▸ Text:
BEGIN

Oxford 2015

CCS technology needs most institutional investment in climate battle

For Myles Allen, Professor of Geosystem Science at Oxford University’s School of Geography and the Environment, and Head of the Climate Dynamics Group in the university’s Physics Department, the most important climate change investment institutional investors can make in coming years is in technology around Carbon Capture and Storage, CCS.

Speaking at the Fiduciary Investors Symposium in Rhodes House, Oxford University, Allen argues that, realistically, economies will continue to burn fossil fuels because “leaving fossil carbon in the ground is a financial sacrifice that won’t happen.” He reasons the only way to limit global warming to no more than two degrees, the de facto target for global climate policy, is to completely cut carbon emissions to zero over the second half of the century involving massive investment in CCS technology. “Getting emissions under control is the most crucial thing and a formidable financial challenge,” he says, adding to the gathered delegates: “You own the problem, your decisions determine where we go in terms of global climate.”

END

Items from a dataset
BEGIN

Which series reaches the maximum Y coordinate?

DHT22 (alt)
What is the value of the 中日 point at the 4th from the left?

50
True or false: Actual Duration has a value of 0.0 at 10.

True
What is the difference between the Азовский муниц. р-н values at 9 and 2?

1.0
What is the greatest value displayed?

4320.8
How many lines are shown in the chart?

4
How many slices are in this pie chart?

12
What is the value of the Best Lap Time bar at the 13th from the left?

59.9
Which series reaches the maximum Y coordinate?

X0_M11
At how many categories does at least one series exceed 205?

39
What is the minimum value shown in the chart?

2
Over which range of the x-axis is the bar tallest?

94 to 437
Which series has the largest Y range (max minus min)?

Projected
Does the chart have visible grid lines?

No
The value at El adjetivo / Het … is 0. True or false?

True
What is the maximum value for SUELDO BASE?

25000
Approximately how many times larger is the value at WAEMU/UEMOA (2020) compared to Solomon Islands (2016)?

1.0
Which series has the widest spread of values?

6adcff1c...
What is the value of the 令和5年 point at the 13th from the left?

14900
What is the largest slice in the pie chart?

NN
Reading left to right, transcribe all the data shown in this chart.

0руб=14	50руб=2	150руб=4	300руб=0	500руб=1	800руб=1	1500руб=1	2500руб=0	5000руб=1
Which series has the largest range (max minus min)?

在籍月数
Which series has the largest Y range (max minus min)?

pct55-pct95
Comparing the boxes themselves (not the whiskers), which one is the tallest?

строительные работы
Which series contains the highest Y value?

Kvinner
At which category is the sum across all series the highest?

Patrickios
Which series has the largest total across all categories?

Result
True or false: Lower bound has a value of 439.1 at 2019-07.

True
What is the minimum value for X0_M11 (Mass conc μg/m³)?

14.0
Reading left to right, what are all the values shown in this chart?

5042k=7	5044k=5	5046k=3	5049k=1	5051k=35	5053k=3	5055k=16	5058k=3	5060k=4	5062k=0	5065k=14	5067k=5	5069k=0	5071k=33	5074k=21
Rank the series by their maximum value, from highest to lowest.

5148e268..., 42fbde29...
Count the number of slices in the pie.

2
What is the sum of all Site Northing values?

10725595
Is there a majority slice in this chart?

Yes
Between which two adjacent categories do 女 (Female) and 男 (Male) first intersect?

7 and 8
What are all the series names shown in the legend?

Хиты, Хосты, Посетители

END

▸ Your tasks:
a) In the article on CCS investment, turn the paragraph beginning "Speaking at the Fiduciary Investors Symposium" into a short bulleted list that keeps its main facts.
b) Carry on the article on CCS investment, starting right after its last sentence.

▸ Results:
a)
- At the Fiduciary Investors Symposium in Rhodes House, Oxford University, Allen says economies will keep burning fossil fuels, because leaving fossil carbon in the ground is a financial sacrifice that won't happen.
- To hold warming to no more than two degrees, the de facto target of global climate policy, carbon emissions must be cut completely to zero over the second half of the century. This needs massive investment in CCS technology.
- He calls getting emissions under control the most crucial thing and a formidable financial challenge.
- He tells the delegates that they own the problem and that their decisions determine where global climate goes.

b)
In progress that he describes as “glacial” Allen urges investors to start backing CCS investment before regulation devalues their fossil fuel assets. Successful climate policy will make carbon burial compulsory at some point in the next few decades he warns. The only institutions with the resources to get carbon burial technology deployed fast enough to prevent more than two degrees of warming is the extractive fossil fuel industry and this will have to be done by regulation. “The only safeguard you have is CCS. Everyone is waiting for someone else to pay for it but the technology is too expensive to leave to tax payer,” he says.

Although CCS technology is too risky for many institutions more investors are positioning their portfolios to respond to climate change. Leaders in the field include the UK’s Environment Agency Pension Fund and Sweden’s AP4. Strategies involve supporting change within corporations to alter corporate behaviour, diversifying and building flexibility into investment strategies and choosing ESG managers. Some funds have scaled back on UK equities because of the high exposure to stranded assets in listed mining companies, other funds have committed to new, low carbon world indices and are considering green bonds.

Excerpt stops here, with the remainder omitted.